TASK INSTRUCTIONS:
Write out the items between the lines holding "pose: elev=70.5 azim=12.6" and "Dot at: (279, 224)", inclusive, substituting "distance" for each "dist" and leaving everything else unchanged.
--- Begin RECORDS SHOWN ---
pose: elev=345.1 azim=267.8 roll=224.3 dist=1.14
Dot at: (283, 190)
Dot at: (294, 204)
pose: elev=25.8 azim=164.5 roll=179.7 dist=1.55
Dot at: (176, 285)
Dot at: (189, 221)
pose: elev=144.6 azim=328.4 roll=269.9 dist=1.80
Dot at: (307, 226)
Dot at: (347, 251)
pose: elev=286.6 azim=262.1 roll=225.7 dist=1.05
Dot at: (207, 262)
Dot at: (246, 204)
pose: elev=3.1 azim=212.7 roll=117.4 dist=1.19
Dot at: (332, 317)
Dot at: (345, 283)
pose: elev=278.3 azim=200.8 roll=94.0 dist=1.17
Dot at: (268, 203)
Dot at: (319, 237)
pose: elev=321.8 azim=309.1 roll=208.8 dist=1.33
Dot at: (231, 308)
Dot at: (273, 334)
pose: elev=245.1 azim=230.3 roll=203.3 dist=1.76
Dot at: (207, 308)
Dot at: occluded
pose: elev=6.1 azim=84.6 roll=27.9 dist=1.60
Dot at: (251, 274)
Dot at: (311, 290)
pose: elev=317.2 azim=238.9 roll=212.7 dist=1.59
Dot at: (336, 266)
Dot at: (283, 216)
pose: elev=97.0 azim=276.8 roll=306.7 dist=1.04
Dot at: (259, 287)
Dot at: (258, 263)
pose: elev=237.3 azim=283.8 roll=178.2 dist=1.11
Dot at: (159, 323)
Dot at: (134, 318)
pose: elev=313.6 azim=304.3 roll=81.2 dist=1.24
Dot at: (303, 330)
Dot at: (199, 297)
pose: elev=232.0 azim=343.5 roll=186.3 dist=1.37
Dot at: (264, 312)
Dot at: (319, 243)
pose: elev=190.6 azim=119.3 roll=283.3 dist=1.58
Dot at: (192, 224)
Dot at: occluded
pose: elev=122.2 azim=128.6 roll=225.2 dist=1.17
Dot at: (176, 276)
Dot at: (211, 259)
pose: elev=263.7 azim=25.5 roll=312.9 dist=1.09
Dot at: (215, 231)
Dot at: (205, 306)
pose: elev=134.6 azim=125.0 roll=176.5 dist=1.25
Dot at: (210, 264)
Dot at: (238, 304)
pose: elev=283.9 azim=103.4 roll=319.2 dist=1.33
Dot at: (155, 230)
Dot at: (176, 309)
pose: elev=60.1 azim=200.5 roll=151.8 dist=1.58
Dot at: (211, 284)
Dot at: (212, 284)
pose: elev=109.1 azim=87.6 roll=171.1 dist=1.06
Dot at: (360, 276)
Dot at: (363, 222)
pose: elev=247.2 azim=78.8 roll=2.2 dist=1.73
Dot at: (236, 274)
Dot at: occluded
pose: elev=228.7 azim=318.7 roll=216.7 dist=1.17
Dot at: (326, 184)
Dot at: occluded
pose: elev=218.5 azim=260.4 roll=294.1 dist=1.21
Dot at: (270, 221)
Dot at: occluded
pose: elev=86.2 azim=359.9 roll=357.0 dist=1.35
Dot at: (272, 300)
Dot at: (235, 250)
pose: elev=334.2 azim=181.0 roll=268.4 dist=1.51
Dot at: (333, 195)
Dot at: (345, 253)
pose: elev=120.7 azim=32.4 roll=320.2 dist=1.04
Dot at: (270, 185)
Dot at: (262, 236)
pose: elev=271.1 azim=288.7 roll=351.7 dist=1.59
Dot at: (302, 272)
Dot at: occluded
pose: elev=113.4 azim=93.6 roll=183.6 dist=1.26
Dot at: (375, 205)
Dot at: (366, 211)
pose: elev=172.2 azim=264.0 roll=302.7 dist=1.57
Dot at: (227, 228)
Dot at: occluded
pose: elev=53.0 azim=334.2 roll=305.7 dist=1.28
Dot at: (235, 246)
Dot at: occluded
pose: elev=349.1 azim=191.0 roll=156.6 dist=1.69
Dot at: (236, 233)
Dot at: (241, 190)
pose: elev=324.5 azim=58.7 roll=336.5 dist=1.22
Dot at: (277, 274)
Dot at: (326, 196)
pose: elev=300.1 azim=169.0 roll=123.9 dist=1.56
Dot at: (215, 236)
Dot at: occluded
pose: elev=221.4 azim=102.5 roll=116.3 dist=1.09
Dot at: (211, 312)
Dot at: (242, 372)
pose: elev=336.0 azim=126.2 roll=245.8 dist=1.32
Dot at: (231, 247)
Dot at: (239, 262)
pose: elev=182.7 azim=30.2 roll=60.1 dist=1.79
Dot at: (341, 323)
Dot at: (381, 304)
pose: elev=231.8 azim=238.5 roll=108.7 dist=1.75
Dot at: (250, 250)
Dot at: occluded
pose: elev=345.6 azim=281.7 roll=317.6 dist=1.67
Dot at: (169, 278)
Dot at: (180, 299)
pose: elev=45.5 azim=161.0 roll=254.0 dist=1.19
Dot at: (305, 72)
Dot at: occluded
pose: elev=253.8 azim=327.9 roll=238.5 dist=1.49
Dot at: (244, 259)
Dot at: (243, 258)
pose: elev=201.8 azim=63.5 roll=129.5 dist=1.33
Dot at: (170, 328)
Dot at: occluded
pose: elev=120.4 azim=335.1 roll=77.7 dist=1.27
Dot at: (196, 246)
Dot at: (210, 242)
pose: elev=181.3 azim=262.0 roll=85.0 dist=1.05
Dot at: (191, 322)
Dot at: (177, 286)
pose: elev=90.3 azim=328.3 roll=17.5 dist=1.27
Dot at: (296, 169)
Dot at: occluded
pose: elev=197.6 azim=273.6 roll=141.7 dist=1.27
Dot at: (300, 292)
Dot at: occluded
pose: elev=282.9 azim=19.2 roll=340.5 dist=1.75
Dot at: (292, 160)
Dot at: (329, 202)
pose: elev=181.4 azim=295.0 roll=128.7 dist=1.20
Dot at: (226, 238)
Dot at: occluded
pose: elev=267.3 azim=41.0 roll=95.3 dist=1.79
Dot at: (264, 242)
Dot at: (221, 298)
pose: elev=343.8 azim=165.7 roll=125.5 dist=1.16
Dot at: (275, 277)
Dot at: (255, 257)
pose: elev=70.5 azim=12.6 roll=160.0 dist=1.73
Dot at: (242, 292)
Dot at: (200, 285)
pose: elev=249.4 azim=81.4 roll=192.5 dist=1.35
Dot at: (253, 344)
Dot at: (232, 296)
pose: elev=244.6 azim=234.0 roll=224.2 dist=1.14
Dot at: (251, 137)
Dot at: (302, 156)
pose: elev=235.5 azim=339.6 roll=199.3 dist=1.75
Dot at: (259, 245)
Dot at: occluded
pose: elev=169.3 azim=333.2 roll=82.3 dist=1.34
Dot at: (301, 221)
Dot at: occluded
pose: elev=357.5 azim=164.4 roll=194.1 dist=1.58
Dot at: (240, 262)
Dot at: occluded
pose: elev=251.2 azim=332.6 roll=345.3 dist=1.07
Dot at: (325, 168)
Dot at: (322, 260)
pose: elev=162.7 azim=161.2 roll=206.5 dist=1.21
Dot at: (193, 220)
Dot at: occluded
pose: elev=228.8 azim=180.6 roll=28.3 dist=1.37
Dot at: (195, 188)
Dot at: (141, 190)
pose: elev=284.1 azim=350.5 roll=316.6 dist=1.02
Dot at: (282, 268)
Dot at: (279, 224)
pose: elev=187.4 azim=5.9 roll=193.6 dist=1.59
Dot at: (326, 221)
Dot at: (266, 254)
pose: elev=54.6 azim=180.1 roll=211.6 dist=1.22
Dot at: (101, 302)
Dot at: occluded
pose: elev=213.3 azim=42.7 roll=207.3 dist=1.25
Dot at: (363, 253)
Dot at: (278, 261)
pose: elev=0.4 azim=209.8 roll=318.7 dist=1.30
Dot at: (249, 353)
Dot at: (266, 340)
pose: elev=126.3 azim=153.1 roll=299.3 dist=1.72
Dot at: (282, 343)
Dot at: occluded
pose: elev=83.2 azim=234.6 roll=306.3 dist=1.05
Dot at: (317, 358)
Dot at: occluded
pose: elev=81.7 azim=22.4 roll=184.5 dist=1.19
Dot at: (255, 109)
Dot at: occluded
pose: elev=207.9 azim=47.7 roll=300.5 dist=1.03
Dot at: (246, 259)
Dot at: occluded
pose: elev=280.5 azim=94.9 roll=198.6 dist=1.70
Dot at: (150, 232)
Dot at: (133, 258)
--- End RECORDS SHOWN ---
RESULT FOR THIS TASK:
pose: elev=70.5 azim=12.6 roll=160.0 distance=1.73
Dot at: (242, 292)
Dot at: (200, 285)
pose: elev=249.4 azim=81.4 roll=192.5 distance=1.35
Dot at: (253, 344)
Dot at: (232, 296)
pose: elev=244.6 azim=234.0 roll=224.2 distance=1.14
Dot at: (251, 137)
Dot at: (302, 156)
pose: elev=235.5 azim=339.6 roll=199.3 distance=1.75
Dot at: (259, 245)
Dot at: occluded
pose: elev=169.3 azim=333.2 roll=82.3 distance=1.34
Dot at: (301, 221)
Dot at: occluded
pose: elev=357.5 azim=164.4 roll=194.1 distance=1.58
Dot at: (240, 262)
Dot at: occluded
pose: elev=251.2 azim=332.6 roll=345.3 distance=1.07
Dot at: (325, 168)
Dot at: (322, 260)
pose: elev=162.7 azim=161.2 roll=206.5 distance=1.21
Dot at: (193, 220)
Dot at: occluded
pose: elev=228.8 azim=180.6 roll=28.3 distance=1.37
Dot at: (195, 188)
Dot at: (141, 190)
pose: elev=284.1 azim=350.5 roll=316.6 distance=1.02
Dot at: (282, 268)
Dot at: (279, 224)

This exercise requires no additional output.